The success of a school is often not seen until years after the students graduate. School needs to have prepared them for the world, especially the world of employment, something that is changing more rapidly than the curriculum.

The pace of technological advancement means that the job landscape is undiscovered terrain. What we teach our children today could be taken over by machines tomorrow. So how can we best prepare our students for the world they will encounter?

In his New York Times column, David Brooks says the advantage will go to changemakers – “people who can see the patterns around them, identify the problems in any situation, figure out ways to solve the problem, organize fluid teams, lead collective action and then continually adapt as situations change… It doesn’t matter if you are working in the cafeteria or the inspection line of a plant, companies will now only hire people who can see problems and organize responses.”

How can we develop this capacity in children? Imagine a 12-year-old girl telling a parent about an interpersonal problem at school. “This is a big moment,” says Brooks. “You pause what you are doing and ask her if there’s anything she thinks she can do to solve the problem, not just for this situation but for the next time it happens, too. Very few kids take action to solve the first problem they see, but eventually they come back having conceived and owning an idea. They organize their friends and do something. The adult job now is to get out of the way. Put the kids in charge. Once a kid has had an idea, built a team, and changed her world, she’s a changemaker. She has the power. She’ll go on to organize more teams. She will always be needed.”

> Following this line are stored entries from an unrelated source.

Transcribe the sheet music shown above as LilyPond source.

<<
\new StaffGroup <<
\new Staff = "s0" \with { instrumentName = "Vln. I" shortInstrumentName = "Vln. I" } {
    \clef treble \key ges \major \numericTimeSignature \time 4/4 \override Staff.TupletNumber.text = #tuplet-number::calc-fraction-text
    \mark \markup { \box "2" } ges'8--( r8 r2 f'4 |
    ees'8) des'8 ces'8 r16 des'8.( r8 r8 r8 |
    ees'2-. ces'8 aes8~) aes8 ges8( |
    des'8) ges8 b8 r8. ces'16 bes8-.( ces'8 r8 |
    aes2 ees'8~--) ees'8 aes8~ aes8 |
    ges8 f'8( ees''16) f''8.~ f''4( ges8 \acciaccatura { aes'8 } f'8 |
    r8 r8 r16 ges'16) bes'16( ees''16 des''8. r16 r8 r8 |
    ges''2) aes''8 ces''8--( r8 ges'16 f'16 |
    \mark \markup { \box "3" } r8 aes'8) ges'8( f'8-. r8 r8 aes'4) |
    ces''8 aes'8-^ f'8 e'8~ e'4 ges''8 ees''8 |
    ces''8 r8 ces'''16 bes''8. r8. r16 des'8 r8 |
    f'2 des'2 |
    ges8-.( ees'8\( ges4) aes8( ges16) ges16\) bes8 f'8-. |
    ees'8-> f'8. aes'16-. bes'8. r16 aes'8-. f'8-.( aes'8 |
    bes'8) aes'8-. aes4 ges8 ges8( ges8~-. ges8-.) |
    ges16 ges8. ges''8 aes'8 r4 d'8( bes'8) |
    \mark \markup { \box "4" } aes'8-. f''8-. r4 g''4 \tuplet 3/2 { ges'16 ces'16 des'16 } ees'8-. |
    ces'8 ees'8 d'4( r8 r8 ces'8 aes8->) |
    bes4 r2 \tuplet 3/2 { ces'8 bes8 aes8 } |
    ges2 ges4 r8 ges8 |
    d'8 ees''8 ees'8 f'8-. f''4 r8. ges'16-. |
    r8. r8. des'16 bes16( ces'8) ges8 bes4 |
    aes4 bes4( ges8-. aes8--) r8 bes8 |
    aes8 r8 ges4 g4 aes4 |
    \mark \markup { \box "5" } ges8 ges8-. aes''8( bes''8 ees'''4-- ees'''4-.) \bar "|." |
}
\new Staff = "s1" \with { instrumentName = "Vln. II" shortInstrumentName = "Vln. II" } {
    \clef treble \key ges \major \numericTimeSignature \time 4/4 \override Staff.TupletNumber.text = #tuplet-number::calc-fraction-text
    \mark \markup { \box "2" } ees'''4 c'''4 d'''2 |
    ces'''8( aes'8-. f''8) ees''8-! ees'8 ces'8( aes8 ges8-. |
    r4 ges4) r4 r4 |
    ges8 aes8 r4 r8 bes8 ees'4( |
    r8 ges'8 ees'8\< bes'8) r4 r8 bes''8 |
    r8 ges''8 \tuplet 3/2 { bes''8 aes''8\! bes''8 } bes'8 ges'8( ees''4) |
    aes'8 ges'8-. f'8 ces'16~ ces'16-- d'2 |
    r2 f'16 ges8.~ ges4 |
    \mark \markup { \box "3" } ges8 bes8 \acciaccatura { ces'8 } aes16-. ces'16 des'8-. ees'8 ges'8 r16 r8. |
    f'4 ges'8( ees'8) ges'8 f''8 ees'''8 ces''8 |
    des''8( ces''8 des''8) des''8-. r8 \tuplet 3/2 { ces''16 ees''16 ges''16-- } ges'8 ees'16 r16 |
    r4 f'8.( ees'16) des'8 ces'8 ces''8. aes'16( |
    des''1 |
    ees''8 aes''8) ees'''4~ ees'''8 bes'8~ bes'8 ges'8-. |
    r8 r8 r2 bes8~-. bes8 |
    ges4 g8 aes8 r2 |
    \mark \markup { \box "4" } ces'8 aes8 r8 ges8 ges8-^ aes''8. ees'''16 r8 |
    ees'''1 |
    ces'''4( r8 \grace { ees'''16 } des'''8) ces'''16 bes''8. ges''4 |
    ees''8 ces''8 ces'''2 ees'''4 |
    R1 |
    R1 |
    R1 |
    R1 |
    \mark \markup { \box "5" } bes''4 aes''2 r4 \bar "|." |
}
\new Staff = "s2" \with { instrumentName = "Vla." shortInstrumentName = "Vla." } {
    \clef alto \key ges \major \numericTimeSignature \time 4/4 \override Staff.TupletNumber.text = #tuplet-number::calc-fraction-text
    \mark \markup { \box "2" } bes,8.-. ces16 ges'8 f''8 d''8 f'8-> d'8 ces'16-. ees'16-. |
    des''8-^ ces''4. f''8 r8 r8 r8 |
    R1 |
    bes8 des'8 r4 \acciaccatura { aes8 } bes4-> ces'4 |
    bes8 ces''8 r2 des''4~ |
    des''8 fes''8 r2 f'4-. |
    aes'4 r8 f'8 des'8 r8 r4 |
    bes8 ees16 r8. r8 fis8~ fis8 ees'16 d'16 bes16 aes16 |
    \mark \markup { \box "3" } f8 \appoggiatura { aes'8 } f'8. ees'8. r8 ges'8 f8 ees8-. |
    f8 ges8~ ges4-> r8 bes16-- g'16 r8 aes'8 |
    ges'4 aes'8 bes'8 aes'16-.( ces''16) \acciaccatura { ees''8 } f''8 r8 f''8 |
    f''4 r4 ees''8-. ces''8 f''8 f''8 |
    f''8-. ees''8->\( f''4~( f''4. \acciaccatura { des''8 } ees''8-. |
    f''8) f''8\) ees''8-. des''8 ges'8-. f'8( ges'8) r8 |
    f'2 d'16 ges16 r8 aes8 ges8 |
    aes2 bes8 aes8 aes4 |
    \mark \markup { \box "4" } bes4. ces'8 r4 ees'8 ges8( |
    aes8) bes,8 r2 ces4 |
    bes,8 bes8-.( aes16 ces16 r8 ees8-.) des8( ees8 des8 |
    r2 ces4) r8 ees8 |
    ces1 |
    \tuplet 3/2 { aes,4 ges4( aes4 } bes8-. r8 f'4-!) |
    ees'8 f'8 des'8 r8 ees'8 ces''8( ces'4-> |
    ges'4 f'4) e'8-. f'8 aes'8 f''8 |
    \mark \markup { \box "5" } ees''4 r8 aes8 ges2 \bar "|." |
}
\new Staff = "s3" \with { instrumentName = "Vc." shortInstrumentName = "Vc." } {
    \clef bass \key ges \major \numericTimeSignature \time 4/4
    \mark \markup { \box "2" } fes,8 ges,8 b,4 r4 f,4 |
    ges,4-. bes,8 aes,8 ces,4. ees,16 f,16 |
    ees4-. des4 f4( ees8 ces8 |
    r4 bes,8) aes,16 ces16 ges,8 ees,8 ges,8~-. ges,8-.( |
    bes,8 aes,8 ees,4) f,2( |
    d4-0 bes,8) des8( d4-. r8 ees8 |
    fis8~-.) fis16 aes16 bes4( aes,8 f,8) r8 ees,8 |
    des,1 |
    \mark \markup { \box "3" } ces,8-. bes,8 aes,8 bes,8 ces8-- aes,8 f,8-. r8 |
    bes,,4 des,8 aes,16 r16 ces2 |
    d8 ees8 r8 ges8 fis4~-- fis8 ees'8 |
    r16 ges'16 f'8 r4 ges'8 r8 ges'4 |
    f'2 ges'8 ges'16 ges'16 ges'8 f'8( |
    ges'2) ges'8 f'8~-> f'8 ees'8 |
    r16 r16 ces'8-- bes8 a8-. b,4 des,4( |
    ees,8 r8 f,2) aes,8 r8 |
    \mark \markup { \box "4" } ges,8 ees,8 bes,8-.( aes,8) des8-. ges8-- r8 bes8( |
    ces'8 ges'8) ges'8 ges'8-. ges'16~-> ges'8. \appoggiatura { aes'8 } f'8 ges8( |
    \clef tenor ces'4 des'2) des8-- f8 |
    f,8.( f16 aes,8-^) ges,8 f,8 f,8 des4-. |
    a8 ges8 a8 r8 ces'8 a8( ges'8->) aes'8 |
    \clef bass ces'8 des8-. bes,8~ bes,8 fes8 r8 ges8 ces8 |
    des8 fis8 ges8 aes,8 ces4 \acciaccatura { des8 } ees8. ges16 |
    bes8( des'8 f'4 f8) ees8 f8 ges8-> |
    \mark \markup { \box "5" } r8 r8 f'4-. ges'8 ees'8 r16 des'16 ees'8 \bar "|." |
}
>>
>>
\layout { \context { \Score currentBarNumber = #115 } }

There are 2 key qualities of changemakers.

The first is cognitive empathy – the ability to perceive how people are feeling in evolving circumstances. Teaching children to think of others, to imagine how others are feeling is vitally important. For those who are slightly egotistical, cultivating kindness and empathy is still something worth investing in.

The second quality is agency – the belief that you can and must make a difference. Community service, giving to others, changing the status quo is fundamental to building agency. This is not the same as building self-esteem for it to stay within the self, but rather the notion that each and every one of us has something to give that will make a positive impact on others.

So in order to prepare our children for an every changing world and to guide them through the uncertainty that comes, the best we can do is teach our children to think of others and do what they can to make our school, our community and our country a better place.